A recente polêmica envolvendo uma promotora de Justiça, que defendeu uma compreensão rigorosa da laicidade do Estado, colocou em debate um tema essencial para a democracia brasileira. Ela na verdade recolocou e oportunamente em debate um tema que vem preocupando amplos setores da sociedade brasileira e que sempre por considera-lo de suma imprtancia e gravidade venho defendendo desde a Assembleia Nacional Constituinte de 1988.

Promotora de Justiça Elayne Christina da Silva Rodrigues, do MPRJ

Sempre entendi que uma República verdadeiramente laica não deve ostentar, em nenhuma de suas repartições ou dependências oficiais, símbolos de qualquer religião.
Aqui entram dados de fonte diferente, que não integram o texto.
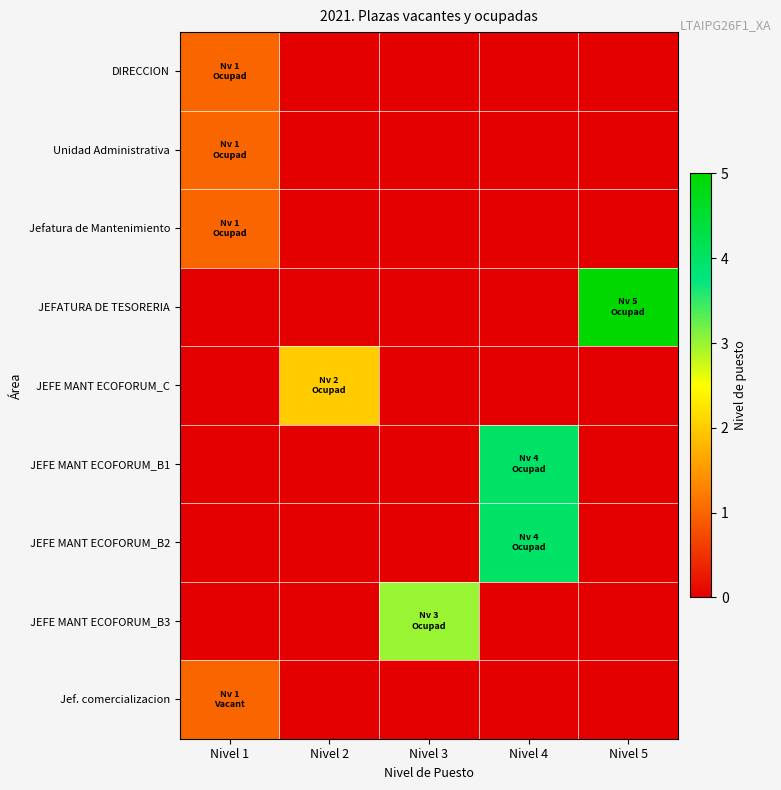

Which series has the largest range (max minus min)?

JEFATURA DE TESORERIA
Da mesma forma, reuniões, solenidades e cerimônias oficiais da República não devem ser abertas ou encerradas com preces, orações ou quaisquer outros ofícios religiosos. O Estado não pode identificar-se, ainda que simbolicamente, com uma determinada crença, porque pertence igualmente aos que professam todas as religiões e aos que não professam nenhuma.

Essa posição nunca significou hostilidade à religião. Ao contrário, decorre do mais profundo respeito à liberdade de consciência e de crença. A liberdade religiosa somente é plena quando o Estado permanece neutro, sem privilégios, sem discriminações e sem preferências confessionais.
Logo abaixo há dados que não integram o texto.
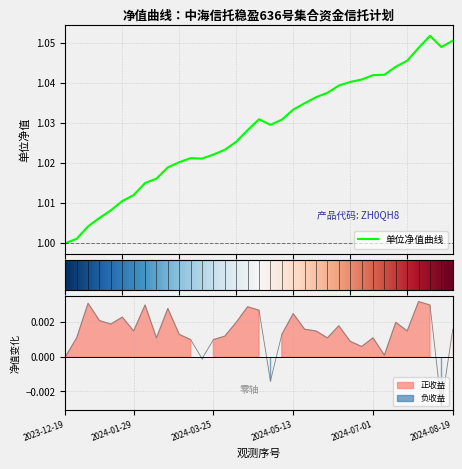

Read the value at 2024-04-22.

1.0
Vivemos um tempo em que os perigos da confusão entre religião e poder político são evidentes. O mundo assiste ao crescimento de fundamentalismos religiosos e à permanência de teocracias que submetem o Estado a uma determinada fé. Em alguns países, interpretações extremistas da sharia restringem direitos fundamentais, institucionalizam a discriminação contra as mulheres, perseguem minorias religiosas e alimentam conflitos que ameaçam a paz regional e mundial. A História demonstra que, sempre que o Estado se confunde com uma religião, a liberdade de todos acaba comprometida.
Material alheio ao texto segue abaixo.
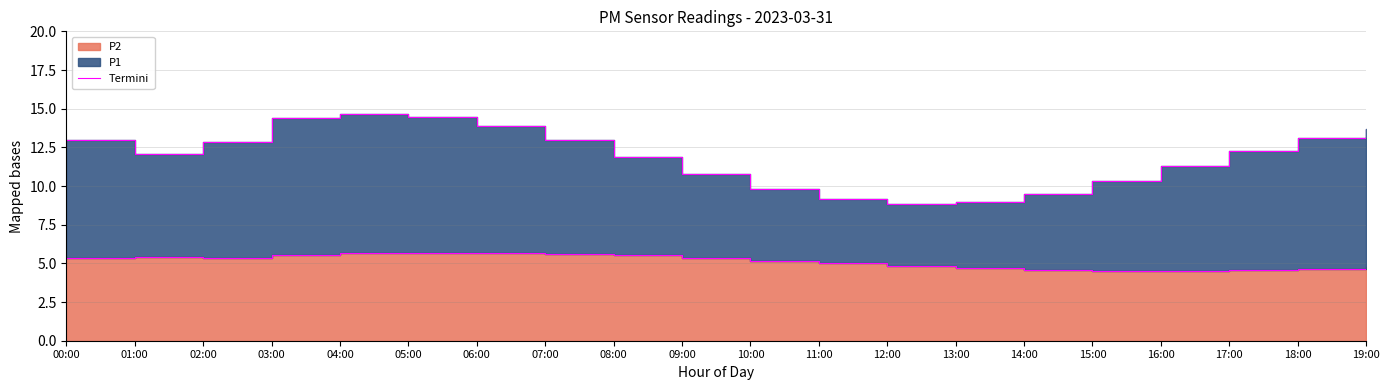

Count the number of values greater than 5.

12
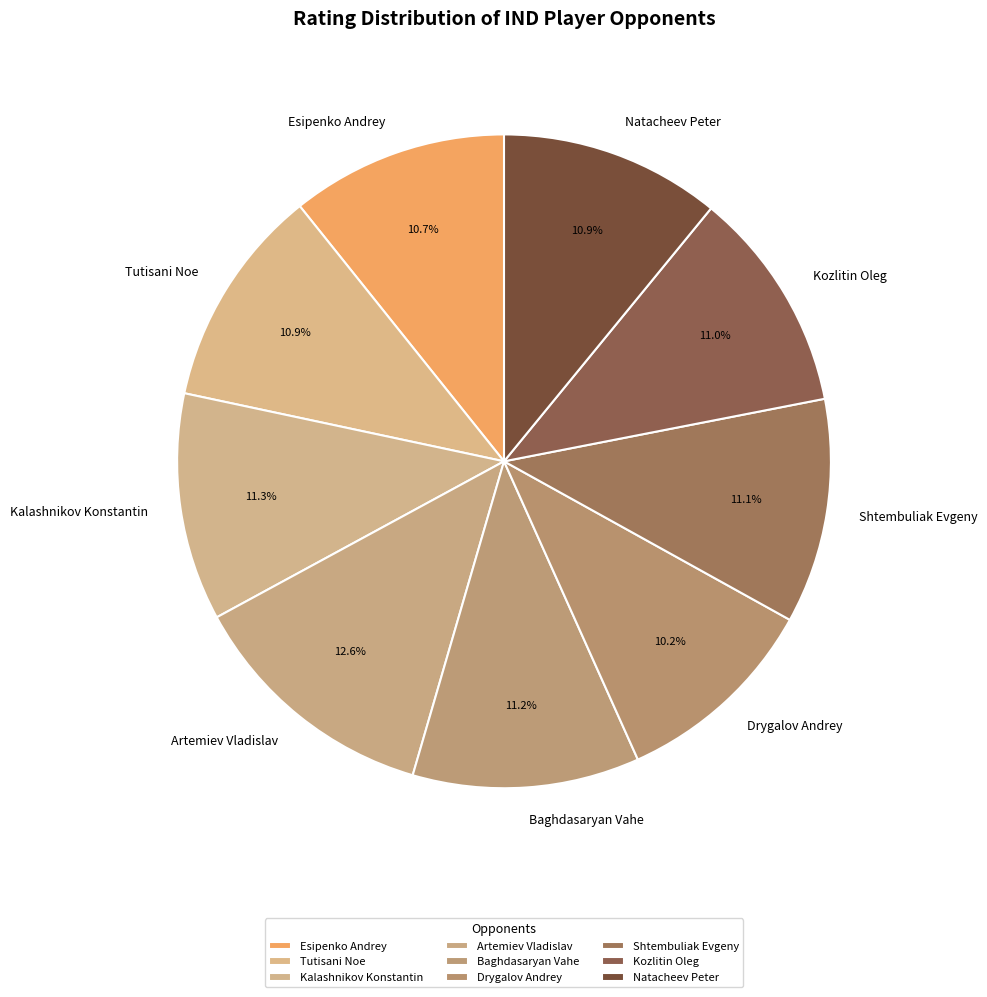

Which has a higher value, Baghdasaryan Vahe or Artemiev Vladislav?

Artemiev Vladislav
Foi justamente para evitar esse risco que a laicidade se consolidou como uma das grandes conquistas da civilização democrática. Ela protege todas as crenças porque não adota nenhuma. Garante a liberdade dos cristãos, dos judeus, dos muçulmanos, dos espíritas, dos adeptos das religiões de matriz africana, dos budistas, dos hindus, dos ateus, dos agnósticos e de todos os cidadãos, sem distinção.

As manifestações de fé pertencem legitimamente à sociedade, às famílias, às igrejas, aos templos e às comunidades religiosas. O Estado, porém, deve representar indistintamente todos os brasileiros, tendo como referência exclusiva a Constituição da República.

Reafirmo, portanto, a posição que defendi na Constituinte de 1988: um Estado verdadeiramente laico não deve exibir símbolos religiosos em seus espaços oficiais nem incorporar práticas religiosas às suas solenidades. Não porque seja contrário à religião, mas porque é precisamente essa neutralidade que assegura, em igualdade de condições, a liberdade de todas as religiões e também o direito de não professar nenhuma.

Uma República sem religião oficial é a melhor garantia para que todos possam viver sua fé, ou sua ausência de fé, com absoluta liberdade.